Au Maroc, l’accès aux substituts nicotiniques reste limité malgré le lien avéré entre tabac et cancer. Leur intégration plus large pourrait-elle réduire ce risque ? Quels sont les principaux freins à leur adoption ?

L’accès limité aux substituts nicotiniques est un obstacle majeur dans la lutte contre le tabagisme au Maroc. Pourtant, leur adoption plus large pourrait réduire le risque de cancer lié au tabac.

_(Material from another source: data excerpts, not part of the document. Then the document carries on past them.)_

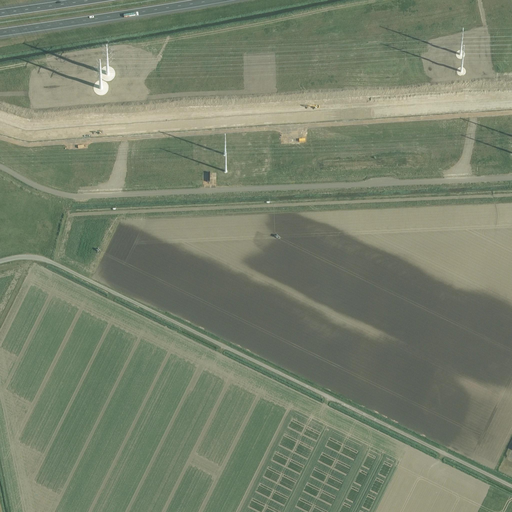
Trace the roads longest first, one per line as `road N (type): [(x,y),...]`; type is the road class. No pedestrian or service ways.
road 1 (unclassified): [(511,488),(49,260),(0,262)]
road 2 (motorway): [(0,32),(225,0)]
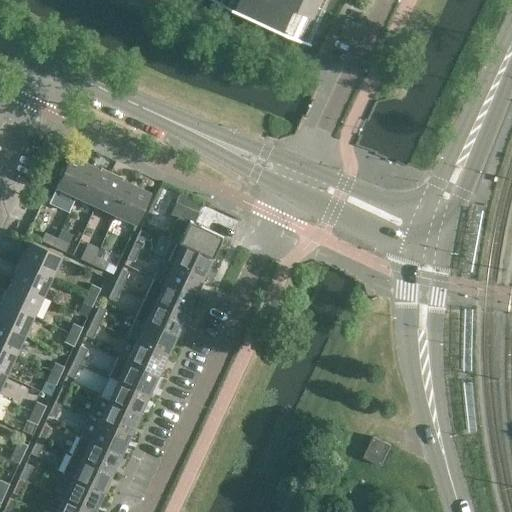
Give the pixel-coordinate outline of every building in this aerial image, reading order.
[(213,0),(213,1),(257,21),(257,24),(263,26),(265,25),(308,45),(309,43),(315,29),(329,0),(213,0)] [(75,197),(90,166),(70,156),(64,168),(62,166),(58,176),(60,177),(55,188),(75,197)] [(95,207),(111,173),(100,168),(98,170),(90,166),(75,197),(95,207)] [(115,216),(129,184),(121,180),(122,178),(111,173),(95,207),(115,216)] [(135,225),(150,194),(129,184),(115,216),(135,225)] [(177,218),(168,237),(178,242),(178,243),(181,245),(181,244),(212,258),(221,237),(218,236),(193,224),(198,213),(175,203),(170,215),(177,218)] [(147,233),(140,230),(139,230),(133,245),(140,248),(147,233)] [(53,246),(56,239),(44,233),(41,241),(53,246)] [(202,277),(212,258),(181,244),(181,245),(178,243),(178,242),(168,237),(168,239),(171,240),(162,259),(202,277)] [(68,244),(56,239),(53,246),(65,252),(68,244)] [(29,243),(20,263),(52,278),(61,257),(29,243)] [(133,263),(140,248),(133,245),(126,260),(133,263)] [(92,265),(96,257),(84,251),(80,259),(92,265)] [(107,262),(96,257),(92,265),(104,270),(107,262)] [(193,297),(202,277),(162,259),(153,278),(193,297)] [(42,297),(52,278),(20,263),(11,282),(42,297)] [(129,273),(122,270),(121,269),(115,284),(122,287),(129,273)] [(184,316),(193,297),(153,278),(144,298),(184,316)] [(33,317),(42,297),(11,282),(2,302),(33,317)] [(96,298),(100,289),(91,284),(87,294),(96,298)] [(115,302),(122,287),(115,284),(108,299),(115,302)] [(91,308),(96,298),(87,294),(82,303),(91,308)] [(175,336),(184,316),(144,298),(135,317),(145,322),(175,336)] [(0,325),(24,336),(33,317),(2,302),(0,305),(0,325)] [(99,306),(92,321),(99,324),(106,310),(99,306)] [(166,356),(175,336),(145,322),(135,317),(126,337),(136,342),(166,356)] [(92,339),(99,324),(92,321),(85,336),(92,339)] [(78,337),(82,328),(73,323),(69,333),(78,337)] [(0,348),(15,356),(24,336),(0,325),(0,348)] [(73,347),(78,337),(69,333),(64,342),(73,347)] [(157,375),(166,356),(136,342),(127,361),(157,375)] [(80,346),(73,361),(80,364),(87,349),(80,346)] [(0,372),(6,375),(15,356),(0,348),(0,372)] [(148,395),(157,375),(127,361),(127,362),(117,357),(108,377),(117,381),(148,395)] [(74,379),(80,364),(73,361),(66,375),(74,379)] [(59,376),(64,367),(55,363),(50,372),(59,376)] [(55,386),(59,376),(50,372),(46,382),(55,386)] [(138,415),(148,395),(117,381),(108,401),(138,415)] [(62,385),(55,400),(62,403),(69,388),(62,385)] [(138,415),(108,401),(98,396),(89,416),(99,420),(129,434),(138,415)] [(55,418),(62,403),(55,400),(48,415),(55,418)] [(41,416),(45,406),(36,402),(32,411),(41,416)] [(41,416),(32,411),(28,421),(37,425),(41,416)] [(120,454),(129,434),(99,420),(90,440),(120,454)] [(51,428),(44,424),(37,439),(44,442),(51,428)] [(111,474),(120,454),(90,440),(80,435),(71,455),(111,474)] [(391,445),(373,437),(363,458),(381,466),(391,445)] [(37,457),(44,442),(37,439),(30,454),(37,457)] [(23,455),(27,445),(18,441),(14,451),(23,455)] [(18,464),(23,455),(14,451),(9,460),(18,464)] [(102,493),(111,474),(71,455),(62,475),(72,479),(102,493)] [(33,467),(26,464),(25,464),(18,478),(26,481),(33,467)] [(19,496),(26,481),(18,478),(12,493),(19,496)] [(90,511),(93,511),(102,493),(72,479),(63,499),(90,511)] [(0,491),(5,494),(9,484),(0,480),(0,491)] [(11,511),(17,501),(9,498),(2,511),(11,511)] [(90,511),(63,499),(56,511),(90,511)]
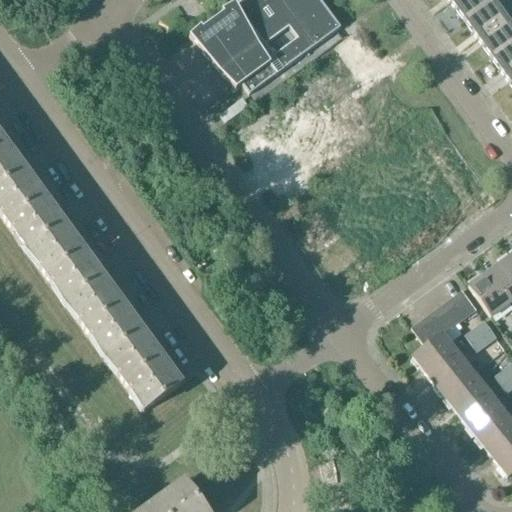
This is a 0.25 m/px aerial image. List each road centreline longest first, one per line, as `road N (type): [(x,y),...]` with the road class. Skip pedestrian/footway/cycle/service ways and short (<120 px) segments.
road 1 (unclassified): [(250,402),(19,83)]
road 2 (unclassified): [(338,334),(108,18)]
road 3 (unclassified): [(474,511),(338,334)]
road 4 (residential): [(338,334),(511,215)]
road 5 (residential): [(511,164),(394,0)]
road 6 (unclassified): [(292,511),(289,459),(250,402)]
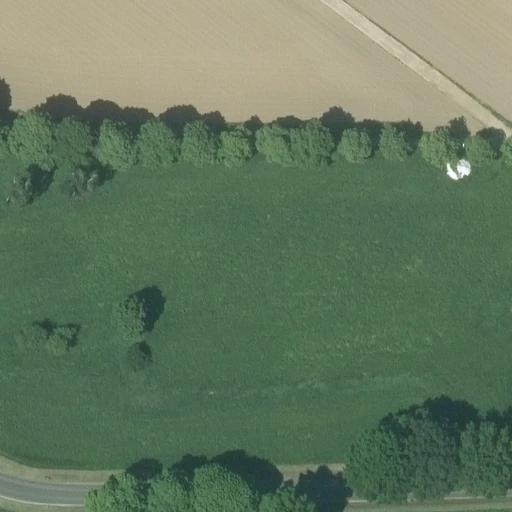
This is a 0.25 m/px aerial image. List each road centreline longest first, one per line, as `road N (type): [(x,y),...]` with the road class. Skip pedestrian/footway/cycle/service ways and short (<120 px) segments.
road 1 (tertiary): [(0,482),(43,494),(511,486)]
road 2 (track): [(0,134),(511,147)]
road 3 (track): [(324,0),(511,142)]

Les principaux freins sont :

  • Le coût élevé des substituts nicotiniques : Ces traitements sont onéreux pour une grande partie de la population marocaine et ne bénéficient d’aucun remboursement. Une taxation supplémentaire pourrait aggraver la situation. Ces produits devraient être considérés comme des outils de santé publique et accessibles au plus grand nombre.
  • Le manque d’information et de sensibilisation : De nombreux fumeurs, et même certains professionnels de santé, méconnaissent les avantages des substituts. Beaucoup continuent d’associer la nicotine aux risques de cancer. Pourtant, c’est la combustion du tabac qui est en cause. Une meilleure communication est essentielle pour corriger cette perception erronée.
  • Des politiques de santé encore insuffisamment tournées vers la réduction des risques : Plutôt que de se limiter aux interdictions et campagnes de sensibilisation, il serait pertinent d’adopter une approche proactive. Intégrer pleinement les substituts nicotiniques et les produits sans combustion dans les dispositifs d’aide au sevrage permettrait d’agir plus efficacement.

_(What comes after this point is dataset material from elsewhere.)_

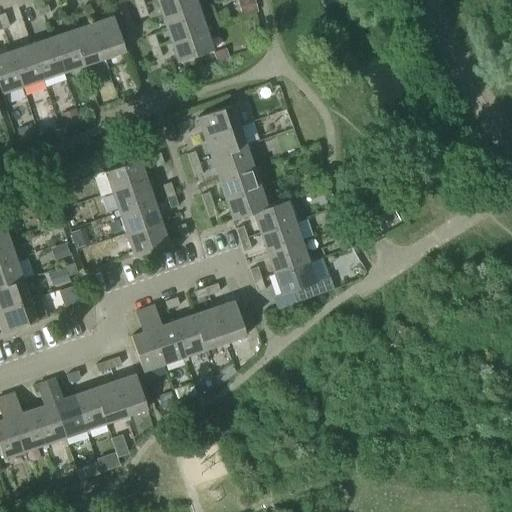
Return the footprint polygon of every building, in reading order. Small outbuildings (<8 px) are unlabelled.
[(38,3),(43,16),(50,14),(45,0),(38,3)] [(194,0),(158,0),(156,1),(163,21),(198,9),(194,0)] [(256,12),(252,0),(245,0),(242,1),(245,15),(256,12)] [(43,16),(38,3),(31,5),(36,18),(43,16)] [(147,17),(143,5),(135,8),(139,19),(147,17)] [(198,9),(163,21),(170,42),(205,29),(198,9)] [(0,15),(0,24),(2,30),(9,28),(4,14),(0,15)] [(124,52),(112,17),(92,24),(104,59),(124,52)] [(92,24),(71,31),(83,66),(104,59),(92,24)] [(205,29),(170,42),(177,63),(212,51),(205,29)] [(71,31),(51,38),(63,73),(83,66),(71,31)] [(150,49),(158,46),(154,35),(146,37),(150,49)] [(63,73),(51,38),(30,45),(42,80),(63,73)] [(42,80),(30,45),(10,52),(22,87),(42,80)] [(162,58),(158,46),(150,49),(154,61),(162,58)] [(22,87),(10,52),(0,55),(0,92),(1,95),(22,87)] [(231,106),(196,118),(203,139),(239,127),(231,106)] [(60,116),(64,128),(80,122),(76,110),(60,116)] [(184,122),(176,125),(180,137),(188,134),(187,131),(184,122)] [(33,138),(29,126),(17,130),(21,142),(33,138)] [(246,147),(239,127),(203,139),(211,159),(246,147)] [(12,155),(9,146),(2,149),(5,158),(12,155)] [(253,168),(246,147),(211,159),(218,180),(253,168)] [(190,166),(198,164),(194,152),(186,155),(190,166)] [(156,168),(164,165),(159,154),(151,156),(156,168)] [(111,193),(146,181),(139,161),(104,173),(111,193)] [(202,175),(198,164),(190,166),(194,178),(202,175)] [(260,188),(253,168),(218,180),(225,200),(260,188)] [(146,181),(111,193),(118,214),(153,201),(146,181)] [(166,198),(174,195),(170,183),(162,186),(166,198)] [(267,208),(260,188),(225,200),(232,221),(252,214),(267,208)] [(204,207),(212,205),(208,193),(200,196),(204,207)] [(174,195),(166,198),(170,209),(178,206),(174,195)] [(153,201),(118,214),(125,234),(160,222),(153,201)] [(267,209),(267,208),(252,214),(259,234),(294,222),(287,202),(267,209)] [(216,216),(212,205),(204,207),(208,219),(216,216)] [(100,216),(102,228),(115,225),(113,213),(100,216)] [(0,242),(8,240),(1,219),(0,219),(0,242)] [(160,222),(125,234),(132,255),(167,243),(160,222)] [(301,242),(294,222),(259,234),(266,254),(301,242)] [(188,236),(184,225),(176,227),(180,239),(188,236)] [(239,241),(247,238),(243,227),(235,230),(239,241)] [(251,250),(247,238),(239,241),(243,253),(251,250)] [(0,265),(15,260),(8,240),(0,242),(0,265)] [(308,263),(301,242),(266,254),(273,275),(308,263)] [(68,255),(65,245),(52,249),(55,259),(68,255)] [(15,260),(0,265),(0,288),(22,281),(15,260)] [(308,263),(273,275),(280,296),(291,292),(315,282),(308,263)] [(76,274),(73,264),(64,267),(67,277),(76,274)] [(253,282),(261,279),(257,268),(249,270),(253,282)] [(54,286),(68,281),(64,269),(50,273),(54,286)] [(295,303),(333,290),(329,278),(325,279),(315,282),(291,292),(295,303)] [(265,291),(261,279),(253,282),(257,293),(265,291)] [(22,281),(0,288),(0,311),(29,301),(22,281)] [(217,284),(205,288),(208,296),(219,292),(217,284)] [(60,303),(74,298),(70,288),(56,292),(60,303)] [(208,296),(205,288),(193,292),(196,300),(208,296)] [(176,298),(164,302),(167,310),(179,306),(176,298)] [(37,322),(29,301),(0,311),(0,329),(2,334),(37,322)] [(233,301),(213,309),(225,343),(246,336),(233,301)] [(184,357),(172,323),(160,327),(154,306),(144,309),(163,364),(184,357)] [(163,364),(144,309),(134,313),(142,333),(130,337),(142,372),(163,364)] [(213,309),(192,316),(204,350),(225,343),(213,309)] [(192,316),(172,323),(184,357),(204,350),(192,316)] [(106,361),(109,369),(120,365),(118,358),(106,361)] [(109,369),(106,361),(95,365),(97,373),(109,369)] [(217,387),(235,373),(232,363),(214,377),(217,387)] [(80,379),(77,372),(65,376),(68,383),(80,379)] [(134,374),(113,382),(125,417),(146,409),(134,374)] [(84,431),(72,396),(61,400),(54,379),(45,383),(64,438),(84,431)] [(125,417),(113,382),(93,389),(105,424),(125,417)] [(42,406),(31,410),(43,445),(64,438),(45,383),(35,386),(42,406)] [(105,424),(93,389),(72,396),(84,431),(105,424)] [(43,445),(31,410),(20,414),(14,393),(4,397),(23,452),(43,445)] [(162,408),(174,404),(170,393),(158,396),(162,408)] [(23,452),(4,397),(0,398),(0,415),(1,420),(0,420),(0,452),(2,459),(23,452)] [(90,479),(86,468),(75,472),(80,483),(90,479)]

Faciliter l’accès à ces alternatives permettrait de réduire la consommation de tabac fumé et d’avoir un impact direct sur la diminution des cancers du poumon. Les pays ayant adopté cette approche ont observé une baisse significative du tabagisme et des pathologies associées. Il est temps d’intégrer ces solutions dans les stratégies de santé publique au Maroc. Offrir aux fumeurs une véritable opportunité de sortir de leur dépendance, sans les contraindre à un arrêt brutal, est une nécessité.